■ **Quoted passage**
┌────────
I have been to Dillmans seminars and Rick MoneyMakers seminars. At Moneymakers seminar I got very angry when Rick said he was going to knock ppl out then when it came time he left. Of course having Renshei Shull there with me, one of Mr Oyatas long time students and senior studnet of Tashi Logue didnt help give moneyMaker any credibility. So far as Dillmans seminar I told dillman face to face, man to man tha twhat he showed was very basic at best and all this fire burns wood and water drowns ducks etc was good marketing but poor martial arts, He was unable to KO me. Now I will admit he did stager me, but only after hitting me 4 seperate times and the last strike was a forearm across the side of my neck. Dillman saw what he did as a victory, I saw it as a miserable failure. 

Ive also been on the recieving end of Mr Shull and Mr Logue, with very light finger touch I was calling for me Momma, I was O      U     T out. with very very light finger touch. Having trained in Mr Oyatas system of Ryu-te for approx 10 years now I would have to say Dillman and Moneymaker do have skill, Their skill is in marketing and BS not in true martial arts.
└────────
■ **To be done**
According to the forum post, how many times did Dillman strike the writer before staggering them?

■ **Material provided**
┌────────
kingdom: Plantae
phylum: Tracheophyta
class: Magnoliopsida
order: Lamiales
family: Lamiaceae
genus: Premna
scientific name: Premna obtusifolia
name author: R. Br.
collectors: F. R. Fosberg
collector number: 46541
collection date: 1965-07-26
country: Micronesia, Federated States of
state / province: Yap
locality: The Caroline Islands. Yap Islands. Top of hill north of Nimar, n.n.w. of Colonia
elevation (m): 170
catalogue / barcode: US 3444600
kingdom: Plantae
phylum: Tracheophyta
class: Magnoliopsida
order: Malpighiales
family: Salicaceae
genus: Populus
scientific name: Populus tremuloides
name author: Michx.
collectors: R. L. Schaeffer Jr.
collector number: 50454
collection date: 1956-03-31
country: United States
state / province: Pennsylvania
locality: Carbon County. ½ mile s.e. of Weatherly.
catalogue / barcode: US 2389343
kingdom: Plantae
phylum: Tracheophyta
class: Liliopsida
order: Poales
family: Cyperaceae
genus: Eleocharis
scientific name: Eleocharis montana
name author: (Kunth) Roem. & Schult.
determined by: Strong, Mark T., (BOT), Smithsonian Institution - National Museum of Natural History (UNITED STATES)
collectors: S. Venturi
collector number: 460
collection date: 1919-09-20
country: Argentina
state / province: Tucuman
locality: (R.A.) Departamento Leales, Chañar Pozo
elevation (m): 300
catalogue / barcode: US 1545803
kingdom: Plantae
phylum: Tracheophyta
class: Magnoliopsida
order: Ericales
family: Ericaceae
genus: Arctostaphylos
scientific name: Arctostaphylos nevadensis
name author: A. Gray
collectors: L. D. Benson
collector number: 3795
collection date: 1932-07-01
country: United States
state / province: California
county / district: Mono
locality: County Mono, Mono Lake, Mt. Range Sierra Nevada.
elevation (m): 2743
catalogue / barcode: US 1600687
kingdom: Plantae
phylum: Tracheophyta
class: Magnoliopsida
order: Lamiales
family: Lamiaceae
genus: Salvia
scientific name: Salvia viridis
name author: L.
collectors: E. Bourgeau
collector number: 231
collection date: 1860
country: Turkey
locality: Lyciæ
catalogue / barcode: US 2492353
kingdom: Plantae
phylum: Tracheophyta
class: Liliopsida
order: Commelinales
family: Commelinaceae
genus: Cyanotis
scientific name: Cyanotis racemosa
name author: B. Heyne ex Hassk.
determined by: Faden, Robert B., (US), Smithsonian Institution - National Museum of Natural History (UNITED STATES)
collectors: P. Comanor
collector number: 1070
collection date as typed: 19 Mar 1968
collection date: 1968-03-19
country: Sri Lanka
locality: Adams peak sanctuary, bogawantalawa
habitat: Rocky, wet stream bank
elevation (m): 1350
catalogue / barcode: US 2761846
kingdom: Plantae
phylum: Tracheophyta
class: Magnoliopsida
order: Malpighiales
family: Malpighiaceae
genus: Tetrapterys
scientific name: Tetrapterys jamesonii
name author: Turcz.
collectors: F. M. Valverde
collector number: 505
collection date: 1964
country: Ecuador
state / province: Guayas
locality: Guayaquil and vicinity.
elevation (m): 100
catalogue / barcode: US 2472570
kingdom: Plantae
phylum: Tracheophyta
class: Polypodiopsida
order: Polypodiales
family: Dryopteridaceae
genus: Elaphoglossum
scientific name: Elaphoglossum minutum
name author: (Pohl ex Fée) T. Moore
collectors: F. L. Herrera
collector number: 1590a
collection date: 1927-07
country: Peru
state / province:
└────────
■ **Written solution**
Four separate times, the last being a forearm across the side of the neck.